Excerpts from a dataset
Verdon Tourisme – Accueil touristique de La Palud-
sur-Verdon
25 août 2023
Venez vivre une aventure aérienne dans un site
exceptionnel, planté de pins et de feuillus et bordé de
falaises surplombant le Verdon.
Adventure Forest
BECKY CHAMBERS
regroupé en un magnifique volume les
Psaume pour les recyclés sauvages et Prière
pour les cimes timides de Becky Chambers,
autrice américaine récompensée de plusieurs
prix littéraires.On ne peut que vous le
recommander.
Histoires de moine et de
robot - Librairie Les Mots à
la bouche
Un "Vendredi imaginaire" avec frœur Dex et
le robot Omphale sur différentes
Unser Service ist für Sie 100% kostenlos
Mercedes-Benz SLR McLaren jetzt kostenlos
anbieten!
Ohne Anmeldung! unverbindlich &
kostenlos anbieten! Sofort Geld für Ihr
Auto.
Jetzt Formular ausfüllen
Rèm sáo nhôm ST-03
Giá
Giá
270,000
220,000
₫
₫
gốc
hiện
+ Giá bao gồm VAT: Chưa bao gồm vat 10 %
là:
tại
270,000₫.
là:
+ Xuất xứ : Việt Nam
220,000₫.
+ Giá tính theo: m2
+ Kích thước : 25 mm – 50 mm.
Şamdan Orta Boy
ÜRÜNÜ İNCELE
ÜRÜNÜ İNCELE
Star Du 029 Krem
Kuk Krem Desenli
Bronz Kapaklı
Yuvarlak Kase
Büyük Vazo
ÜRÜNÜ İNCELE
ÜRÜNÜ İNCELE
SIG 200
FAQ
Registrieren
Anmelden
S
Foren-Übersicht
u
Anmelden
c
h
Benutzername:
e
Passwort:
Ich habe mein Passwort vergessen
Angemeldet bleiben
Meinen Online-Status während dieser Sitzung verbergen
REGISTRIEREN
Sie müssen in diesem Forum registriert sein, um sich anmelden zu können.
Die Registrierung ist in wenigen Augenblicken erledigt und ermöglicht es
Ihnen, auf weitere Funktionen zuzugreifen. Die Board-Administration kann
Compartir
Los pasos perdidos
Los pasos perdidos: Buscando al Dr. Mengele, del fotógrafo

* [Assignment]:
For each line in the records that holds "kostenlos", show that line as it stands.

* [Task response]:
Unser Service ist für Sie 100% kostenlos
Mercedes-Benz SLR McLaren jetzt kostenlos
kostenlos anbieten! Sofort Geld für Ihr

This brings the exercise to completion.